ENTRIES SUPPLIED:
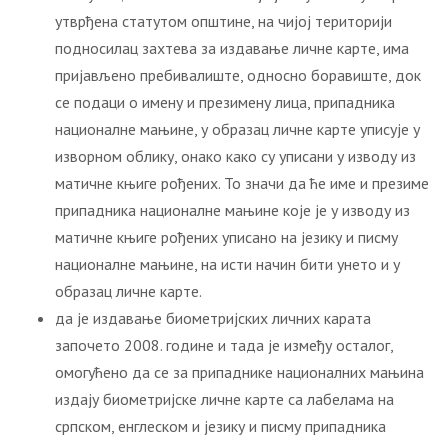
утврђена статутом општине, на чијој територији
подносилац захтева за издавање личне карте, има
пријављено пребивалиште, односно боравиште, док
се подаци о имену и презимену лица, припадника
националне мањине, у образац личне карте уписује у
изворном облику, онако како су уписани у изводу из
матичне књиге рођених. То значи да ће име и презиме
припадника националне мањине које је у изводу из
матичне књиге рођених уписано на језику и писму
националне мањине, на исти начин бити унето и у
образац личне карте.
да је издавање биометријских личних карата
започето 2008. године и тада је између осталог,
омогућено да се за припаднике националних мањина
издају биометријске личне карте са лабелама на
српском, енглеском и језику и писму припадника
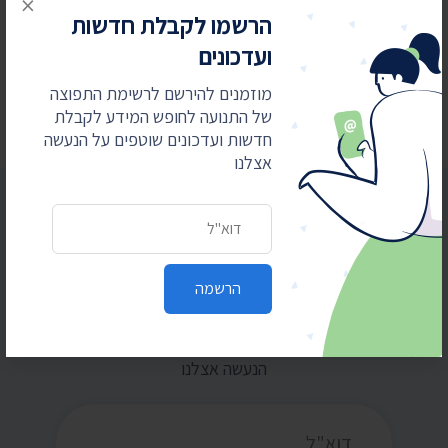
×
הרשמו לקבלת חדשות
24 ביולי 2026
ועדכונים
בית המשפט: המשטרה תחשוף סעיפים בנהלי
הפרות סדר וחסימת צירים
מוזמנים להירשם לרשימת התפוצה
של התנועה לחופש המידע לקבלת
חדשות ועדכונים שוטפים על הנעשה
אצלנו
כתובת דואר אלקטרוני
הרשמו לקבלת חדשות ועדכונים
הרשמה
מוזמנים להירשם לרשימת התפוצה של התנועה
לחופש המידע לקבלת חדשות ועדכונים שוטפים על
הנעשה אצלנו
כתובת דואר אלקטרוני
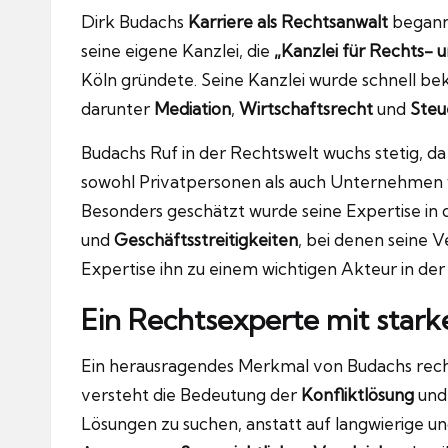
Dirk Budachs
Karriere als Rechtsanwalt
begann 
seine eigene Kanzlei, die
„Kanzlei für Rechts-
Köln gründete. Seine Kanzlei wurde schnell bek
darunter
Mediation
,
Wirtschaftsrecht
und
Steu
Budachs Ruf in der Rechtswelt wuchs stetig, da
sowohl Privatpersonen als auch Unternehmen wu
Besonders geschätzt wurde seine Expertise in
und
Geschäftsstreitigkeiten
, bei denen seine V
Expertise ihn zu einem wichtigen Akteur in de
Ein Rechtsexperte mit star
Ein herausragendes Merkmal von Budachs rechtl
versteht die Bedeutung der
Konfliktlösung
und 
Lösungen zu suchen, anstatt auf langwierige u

WHAT IS EXPECTED: Collect each line of the records that contains the word "личне", copying every such line in full.

ANSWER TO THE EXERCISE:
подносилац захтева за издавање личне карте, има
националне мањине, у образац личне карте уписује у
образац личне карте.
издају биометријске личне карте са лабелама на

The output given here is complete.